CRITIQUE // « Baudelaire : la Garden Party des Fleurs du Mal » au théâtre de la Reine Blanche

Mû par une insatiable quête du beau, Baudelaire consacrera bien des années de son existence et des lignes de son oeuvre à trouver dans le quotidien les réceptacles de l’Idéal. C’est ce fourmillement pas toujours très catholique que la Vénus Bleue entend refaire vivre sur la scène de la Reine Blanche, avec toute la ferveur et la fraîcheur de sa jeunesse. A travers des poèmes mis en musique, des paroles de leur cru et des tableaux variés, les comédiens aux rôles multiples nous emmènent sur le vaste océan de la féminité, naviguant des muses de petite vertu au « rêve de pierre ». Certaines compositions souffrent de la littérarité pompeuse des textes originaux (parfois moins destinés à la chanson qu’à la lecture malgré leur musicalité interne), mais la plupart révèlent à leur juste valeur le génie du grand Charles, épanchant d’entêtants parfums d’exotisme ou de mélancolie.
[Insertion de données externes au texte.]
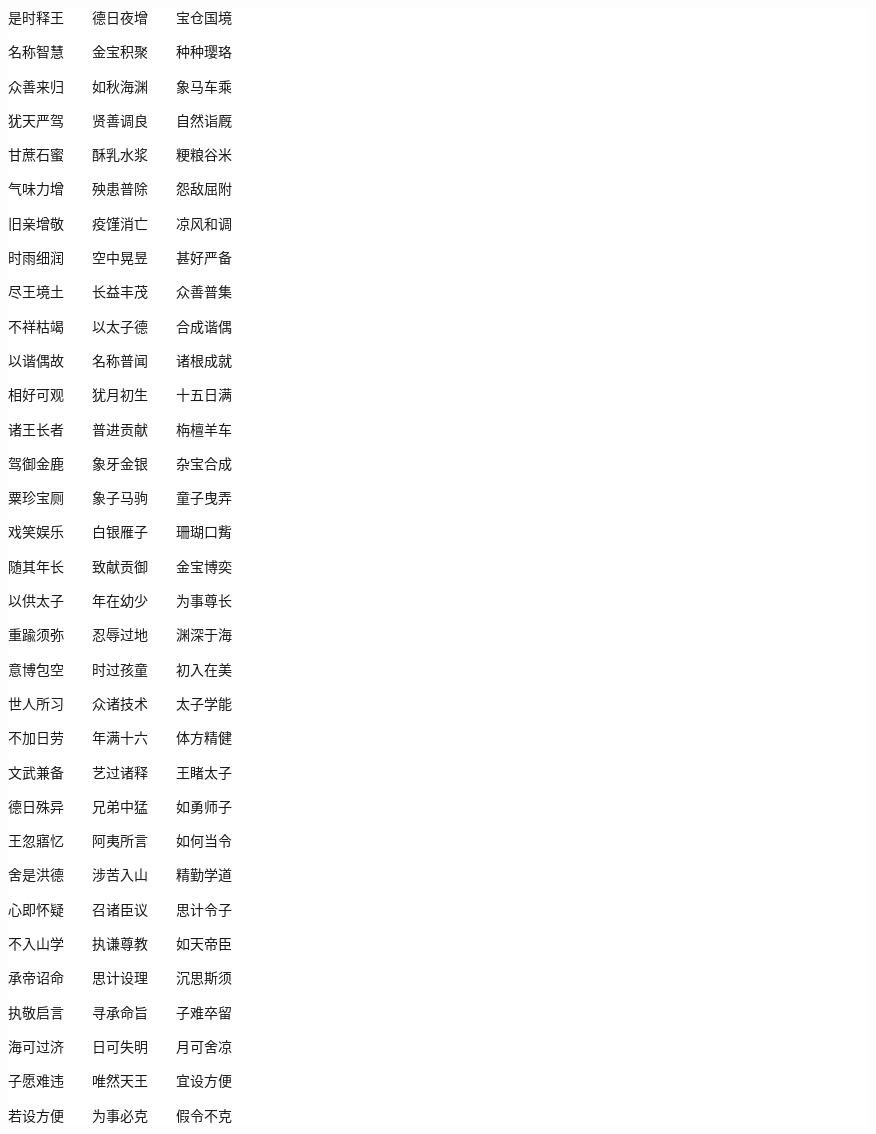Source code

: 是时释王　　德日夜增　　宝仓国境  

名称智慧　　金宝积聚　　种种璎珞  

众善来归　　如秋海渊　　象马车乘  

犹天严驾　　贤善调良　　自然诣厩  

甘蔗石蜜　　酥乳水浆　　粳粮谷米  

气味力增　　殃患普除　　怨敌屈附  

旧亲增敬　　疫馑消亡　　凉风和调  

时雨细润　　空中晃昱　　甚好严备  

尽王境土　　长益丰茂　　众善普集  

不祥枯竭　　以太子德　　合成谐偶  

以谐偶故　　名称普闻　　诸根成就  

相好可观　　犹月初生　　十五日满  

诸王长者　　普进贡献　　栴檀羊车  

驾御金鹿　　象牙金银　　杂宝合成  

粟珍宝厕　　象子马驹　　童子曳弄  

戏笑娱乐　　白银雁子　　珊瑚口觜  

随其年长　　致献贡御　　金宝博奕  

以供太子　　年在幼少　　为事尊长  

重踰须弥　　忍辱过地　　渊深于海  

意博包空　　时过孩童　　初入在美  

世人所习　　众诸技术　　太子学能  

不加日劳　　年满十六　　体方精健  

文武兼备　　艺过诸释　　王睹太子  

德日殊异　　兄弟中猛　　如勇师子  

王忽寤忆　　阿夷所言　　如何当令  

舍是洪德　　涉苦入山　　精勤学道  

心即怀疑　　召诸臣议　　思计令子  

不入山学　　执谦尊教　　如天帝臣  

承帝诏命　　思计设理　　沉思斯须  

执敬启言　　寻承命旨　　子难卒留  

海可过济　　日可失明　　月可舍凉  

子愿难违　　唯然天王　　宜设方便  

若设方便　　为事必克　　假令不克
De même, on pardonnera une ou deux incartades (que vient donc faire le lénifiant Hallelujah dans cet univers de plaisirs capiteux ?!), facilement rattrapées par la richesse visuelle de l’ensemble (bon point pour l’irrésistible effeuilleuse) et les quelques facéties musicales (Les P’tits papiers et consorts sont bienvenus). « Enivrez-vous ! », clamait Baudelaire, « de vin, de poésie, ou de vertu à votre guise, mais enivrez-vous! ». Les qualités scéniques de la Garden Party ont le mérite de ressusciter cette ivresse, fougueuse et désespérée, peuplée et solitaire.

 T. Leroy

Baudelaire : la Garden Party des Fleurs du Mal, Théâtre de la Reine Blanche (75018), jusqu’au 23 juin 2016.